Deloitte targets e-learning at top tier

Deloitte targets e-learning at top tier

Online leadership program attracts some high-level players

Deloitte is banking on the war for talent to drive the uptake of an online learning and development tool aimed at boosting management and leadership skills among senior ranks. Qantas, Australia Post, Mallesons Stephen Jacques, SA Water and Australian Pharmaceuticals Industries have signed up to the Deloitte Leadership Academy, which draws on content from Harvard, Stanford, Macquarie Graduate School of Management, Melbourne Business School, and the Australian School of Business at the University of NSW.

Subscribers can access the academy from desktop computers, laptops, via podcasts, and the in-flight entertainment systems of the next generation Qantas aircraft.

Law firm Mallesons Stephen Jaques has bought subscriptions for 50 partners for 12 months starting in February.

Mallesons' head of learning and career development, Campbell McGlynn, said the academy complemented the company's broader leadership development strategy, which from next year will focus more strongly on developing a pipeline of leaders around future skills needs.

The academy's major drawcards include access to high-quality content from Harvard, Stanford and Australian business schools, and the promotion of internal and external company networks, Mr McGlynn said.

But the biggest benefit of all is the flexibility it gives users to pursue professional development.

"Our partners, their time is so important," Mr McGlynn said. "They're driven by billable hours, that's our economic model, so it's a challenge getting partners to take time way from daily work to invest in their development."

Asked if time pressures would present a challenge in persuading partners to use the online academy, Mr McGlynn said encouraging people to use electronic learning tools proactively and productively was a "perennial challenge".

"It needs to be positioned really carefully with the partners and we're looking for people to put their hands up," he said. "We're not keen on just throwing it at everyone."

Of 200 partners, just 50 will have access to the service initially. Mallesons will run one-on-one sessions with partners showing them how to navigate the online service. Staff usage will also be monitored.

Mr McGlynn also said there was the added flexibility of staff being able to download short snippets of content onto iPods, which all partners are issued with, as well as accessing content on Qantas flights.

Content includes 42 e-learning modules and four certification courses from Harvard, covering management and leadership issues.

Digitised seminars and accompanying presentation notes from some of the business schools will also be available.

Other content includes CEO Stories - five-minute interviews with business leaders on life lessons and their careers.

Consulting partner at Deloitte, Tom Richardson, said the key driver behind the academy was the war for talent.

"Most of our clients are really feeling the impact of the constrained labour supply," Mr Richardson said. "What they're getting out of it is a leadership team with the right kind of leadership skills and a much better connected team.

"The flow-on benefits are staff who are more engaged, and a better place to work."

Rather than encouraging managers to become more insular, by following learning and development programs online the academy encourages collaborative networks, both internally within an organisation and externally, through the use of forums, discussion boards, online directories and wikis, he said.

Staff have unlimited access to content and collaborative tools. Organisations with less than 50 staff signed up are charged $3000 per person, per year.
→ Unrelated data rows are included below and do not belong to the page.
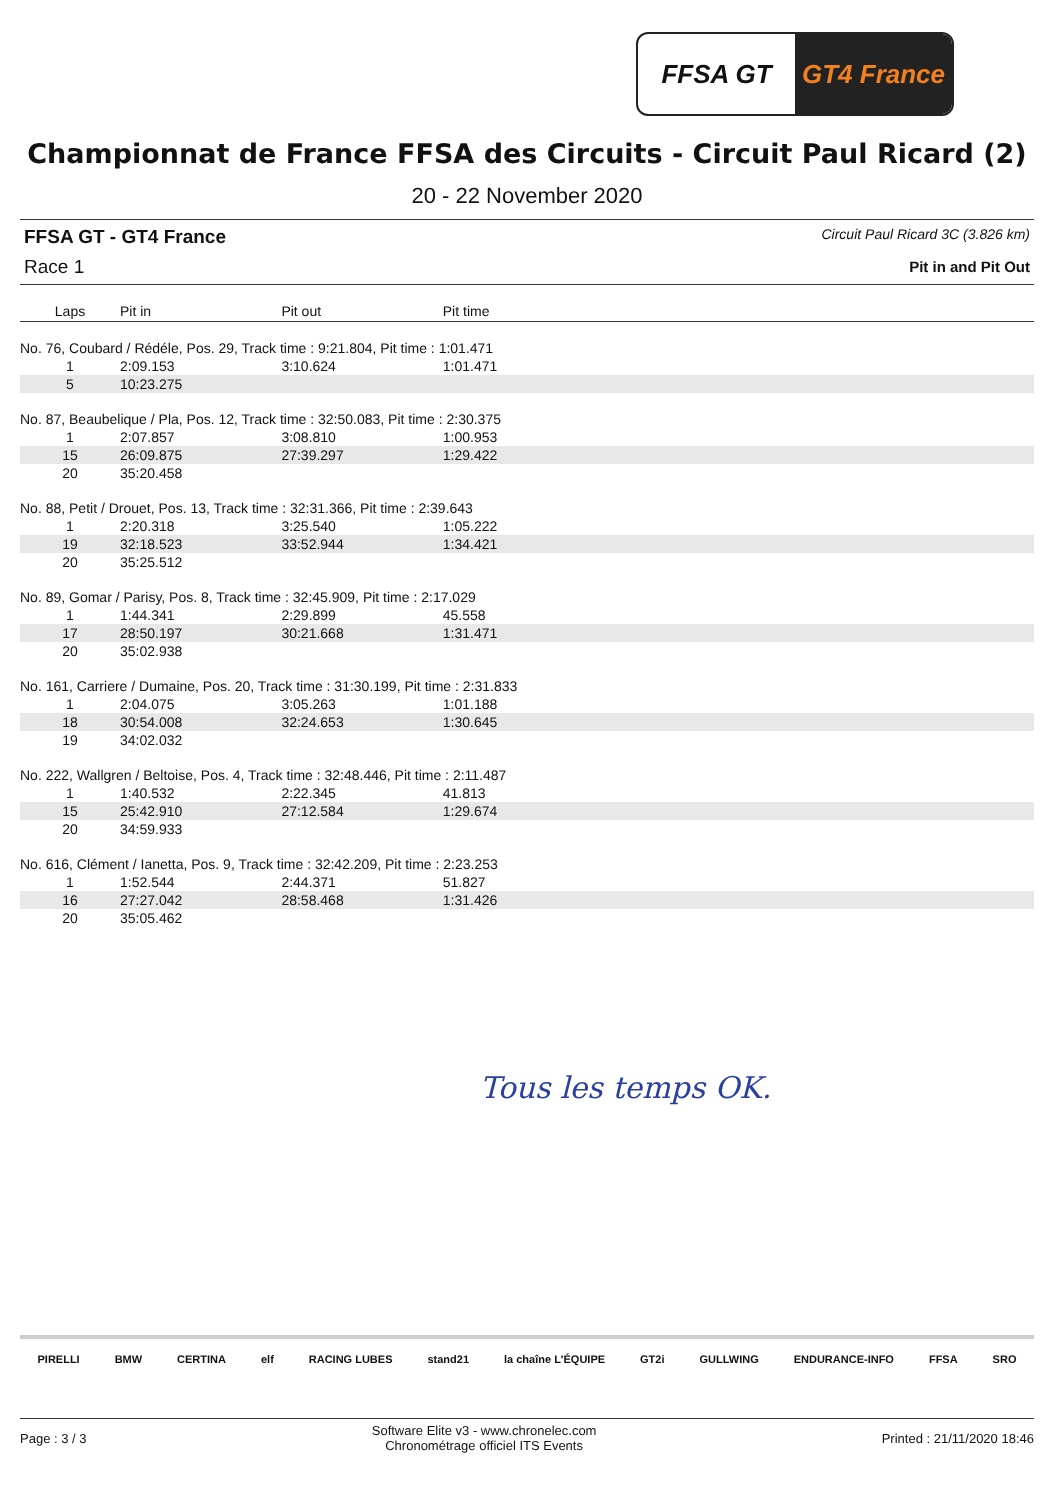FFSA GT GT4 France
Championnat de France FFSA des Circuits - Circuit Paul Ricard (2)
20 - 22 November 2020
FFSA GT - GT4 France
Race 1
Circuit Paul Ricard 3C (3.826 km)
Pit in and Pit Out
| Laps | Pit in | Pit out | Pit time | |
| --- | --- | --- | --- | --- |
| No. 76, Coubard / Rédéle, Pos. 29, Track time : 9:21.804, Pit time : 1:01.471 | | | | |
| 1 | 2:09.153 | 3:10.624 | 1:01.471 | |
| 5 | 10:23.275 | | | |
| No. 87, Beaubelique / Pla, Pos. 12, Track time : 32:50.083, Pit time : 2:30.375 | | | | |
| 1 | 2:07.857 | 3:08.810 | 1:00.953 | |
| 15 | 26:09.875 | 27:39.297 | 1:29.422 | |
| 20 | 35:20.458 | | | |
| No. 88, Petit / Drouet, Pos. 13, Track time : 32:31.366, Pit time : 2:39.643 | | | | |
| 1 | 2:20.318 | 3:25.540 | 1:05.222 | |
| 19 | 32:18.523 | 33:52.944 | 1:34.421 | |
| 20 | 35:25.512 | | | |
| No. 89, Gomar / Parisy, Pos. 8, Track time : 32:45.909, Pit time : 2:17.029 | | | | |
| 1 | 1:44.341 | 2:29.899 | 45.558 | |
| 17 | 28:50.197 | 30:21.668 | 1:31.471 | |
| 20 | 35:02.938 | | | |
| No. 161, Carriere / Dumaine, Pos. 20, Track time : 31:30.199, Pit time : 2:31.833 | | | | |
| 1 | 2:04.075 | 3:05.263 | 1:01.188 | |
| 18 | 30:54.008 | 32:24.653 | 1:30.645 | |
| 19 | 34:02.032 | | | |
| No. 222, Wallgren / Beltoise, Pos. 4, Track time : 32:48.446, Pit time : 2:11.487 | | | | |
| 1 | 1:40.532 | 2:22.345 | 41.813 | |
| 15 | 25:42.910 | 27:12.584 | 1:29.674 | |
| 20 | 34:59.933 | | | |
| No. 616, Clément / Ianetta, Pos. 9, Track time : 32:42.209, Pit time : 2:23.253 | | | | |
| 1 | 1:52.544 | 2:44.371 | 51.827 | |
| 16 | 27:27.042 | 28:58.468 | 1:31.426 | |
| 20 | 35:05.462 | | | |
Tous les temps OK.
PIRELLI BMW CERTINA elf RACING LUBES stand21 la chaîne L'ÉQUIPE GT2i GULLWING ENDURANCE-INFO FFSA SRO
Page : 3 / 3 Software Elite v3 - www.chronelec.com
Chronométrage officiel ITS Events Printed : 21/11/2020 18:46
Those with 50 to 200 staff involved pay $2400 per person per year.

Mr Richardson said the philosophy behind agreements with business schools was one of partnership, where Deloitte accesses their content and in return the schools receive feedback that helps them tailor the content as well as content within other programs, such as MBAs.

MBS general manager of corporate business development, Nicola Barrett, said for the school it was a way of getting more exposure to business leaders, and another way to give greater flexibility to those learners.

At this stage MBS is providing four half-hour videos on topics including building and breaking brand equity, and relationship management. The intent is to provide fresh content on a regular basis.

"We're not providing course material," Ms Barrett said.

"We don't see this as a replacement, by any means, of what we do today. This is an adjunct of what we do today."